Con respecto a las actividades que se realizan en este ámbito, existe de continuo y hace tiempo una serie de confusiones con respecto a conceptos como: texto dramático, teatro, dramaturgia… también es importante que dichos conceptos se aclaren, sobre todo en el espacio académico y escolar que es donde nos movemos nosotros.

Con respecto a “La correntina” particularmente, es una obra que llama mi atención en el cómo es presentada. Cuando la leo me da la sensación de que hay muchos personajes, un montón; sin embargo los acontecimientos son presentados mediante la técnica del monólogo. Es como una voz que se trae consigo un montón de voces, esto logra un efecto interesante que no quiero pasar por alto. 

Como ves, en este proyecto los protagonistas son los libros. Presentarlos y despertar el interés por ellos, en el mejor de los casos, proponer un abordaje mediante el análisis de fragmentos, trabajar con partes de estas obras, con testimonios y charlas con los autores.

—Esto no significa descartar o descartar el canon universal.

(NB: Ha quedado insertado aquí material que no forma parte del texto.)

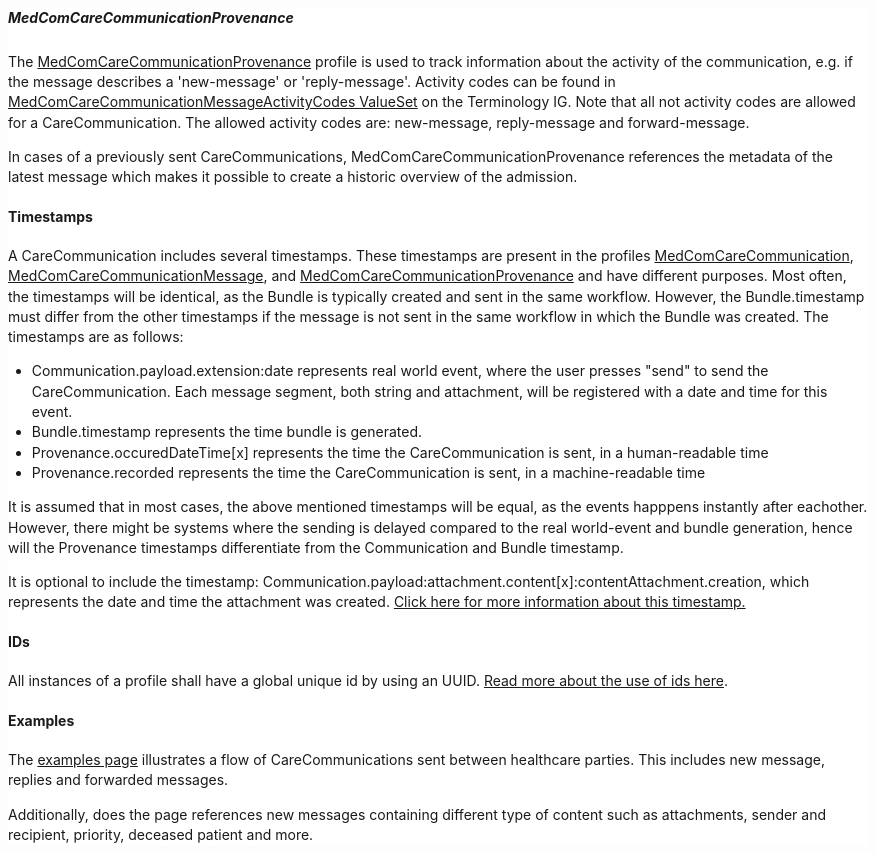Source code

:##### MedComCareCommunicationProvenance

The [MedComCareCommunicationProvenance](https://medcomfhir.dk/ig/carecommunication/StructureDefinition-medcom-careCommunication-provenance.html) profile is used to track information about the activity of the communication, e.g. if the message describes a 'new-message' or 'reply-message'. Activity codes can be found in [MedComCareCommunicationMessageActivityCodes ValueSet](https://medcomfhir.dk/ig/terminology/ValueSet-medcom-careCommunication-messagingActivities.html) on the Terminology IG. Note that all not activity codes are allowed for a CareCommunication. The allowed activity codes are: new-message, reply-message and forward-message. 

In cases of a previously sent CareCommunications, MedComCareCommunicationProvenance references the metadata of the latest message which makes it possible to create a historic overview of the admission. 

#### Timestamps
A CareCommunication includes several timestamps. These timestamps are present in the profiles [MedComCareCommunication](http://medcomfhir.dk/ig/carecommunication/StructureDefinition-medcom-careCommunication-communication.html), [MedComCareCommunicationMessage](http://medcomfhir.dk/ig/carecommunication/StructureDefinition-medcom-careCommunication-message.html), and [MedComCareCommunicationProvenance](https://medcomfhir.dk/ig/carecommunication/StructureDefinition-medcom-careCommunication-provenance.html) and have different purposes. Most often, the timestamps will be identical, as the Bundle is typically created and sent in the same workflow. However, the Bundle.timestamp must differ from the other timestamps if the message is not sent in the same workflow in which the Bundle was created. The timestamps are as follows: 
* Communication.payload.extension:date represents real world event, where the user presses "send" to send the CareCommunication. Each message segment, both string and attachment, will be registered with a date and time for this event.
* Bundle.timestamp represents the time bundle is generated.
* Provenance.occuredDateTime[x] represents the time the CareCommunication is sent, in a human-readable time
* Provenance.recorded represents the time the CareCommunication is sent, in a machine-readable time

It is assumed that in most cases, the above mentioned timestamps will be equal, as the events happpens instantly after eachother. However, there might be systems where the sending is delayed compared to the real world-event and bundle generation, hence will the Provenance timestamps differentiate from the Communication and Bundle timestamp.

It is optional to include the timestamp: Communication.payload:attachment.content[x]:contentAttachment.creation, which represents the date and time the attachment was created. [Click here for more information about this timestamp.](./StructureDefinition-medcom-careCommunication-communication.html#signature-and-relevant-information)

#### IDs

All instances of a profile shall have a global unique id by using an UUID. [Read more about the use of ids here](https://medcomdk.github.io/MedCom-FHIR-Communication/assets/documents/052.2_MessageHeader_Identifiers_Timestamps.html).

#### Examples
The [examples page](examples.html) illustrates a flow of CareCommunications sent between healthcare parties. This includes new message, replies and forwarded messages. 

Additionally, does the page references new messages containing different type of content such as attachments, sender and recipient, priority, deceased patient and more.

—Queda claro que el canon universal establecido nos resulta indispensable, sobre todo en el Nivel Superior cuando estamos hablando de una formación inicial de docentes que van a ser profesores en Lengua y Literatura. Pero también requerimos la incorporación de lo nuevo y de lo nuestro. ¿Por qué? Porque estos estudiantes superiores que van a ser profesores en Lengua y Literatura, que van a ser nuestros colegas, van a trabajar en las escuelas secundarias y a las escuelas secundarias no es necesario llevar todo ese canon universal, no es necesario ir a hacer historia de la literatura universal. Sino llevar la literatura a los estudiantes de secundaria, que por cierto son adolescentes; y en este sentido, más que una larga lista de obras y autores universales, seguramente va a ser más significativo reconocer y explotar el lenguaje simbólico que contiene la obra literaria. Insisto en que la literatura debería llegar a las aulas con metodologías más adecuadas a los espacios artísticos que a una ciencia social (que sí es la Lingüística, pero eso es otra cosa).